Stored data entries
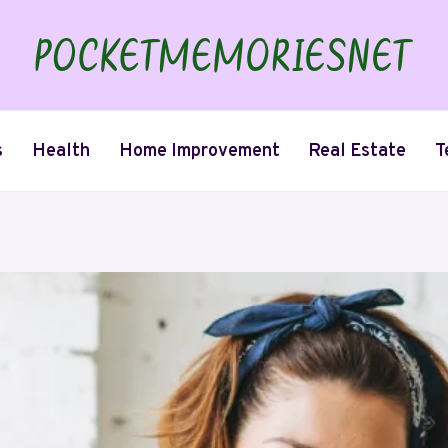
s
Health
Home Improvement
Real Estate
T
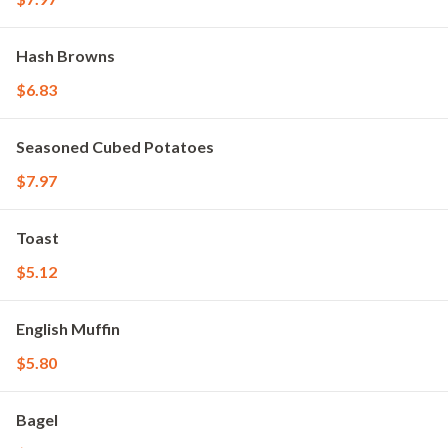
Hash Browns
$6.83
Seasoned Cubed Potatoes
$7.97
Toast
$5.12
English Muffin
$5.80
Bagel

==

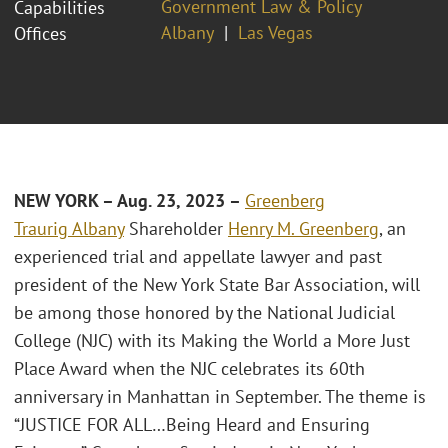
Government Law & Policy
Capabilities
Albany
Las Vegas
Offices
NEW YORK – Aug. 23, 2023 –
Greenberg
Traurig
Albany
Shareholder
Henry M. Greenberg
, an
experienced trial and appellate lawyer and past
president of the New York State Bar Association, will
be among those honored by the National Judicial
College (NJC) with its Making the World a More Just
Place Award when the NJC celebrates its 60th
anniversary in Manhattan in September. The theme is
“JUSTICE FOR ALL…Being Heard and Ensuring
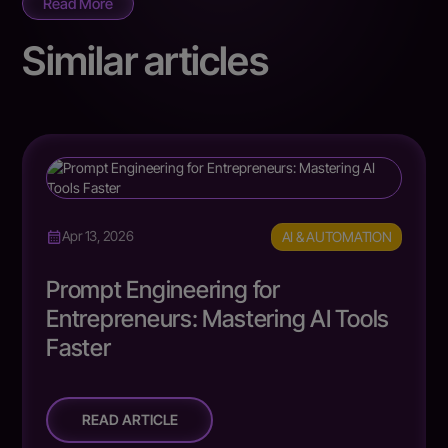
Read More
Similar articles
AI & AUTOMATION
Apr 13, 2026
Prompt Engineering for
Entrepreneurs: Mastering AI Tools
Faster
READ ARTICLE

* * *

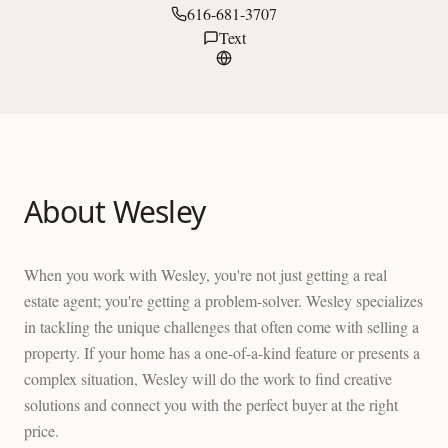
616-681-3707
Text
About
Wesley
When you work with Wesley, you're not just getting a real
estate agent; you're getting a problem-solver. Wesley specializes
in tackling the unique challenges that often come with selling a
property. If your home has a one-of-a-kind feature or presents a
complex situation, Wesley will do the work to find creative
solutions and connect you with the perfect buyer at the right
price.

**DIRECTIVE:**
Across all the entries, count the lines that contain "work", and state nothing but the total.

**OUTPUT BELOW:**
2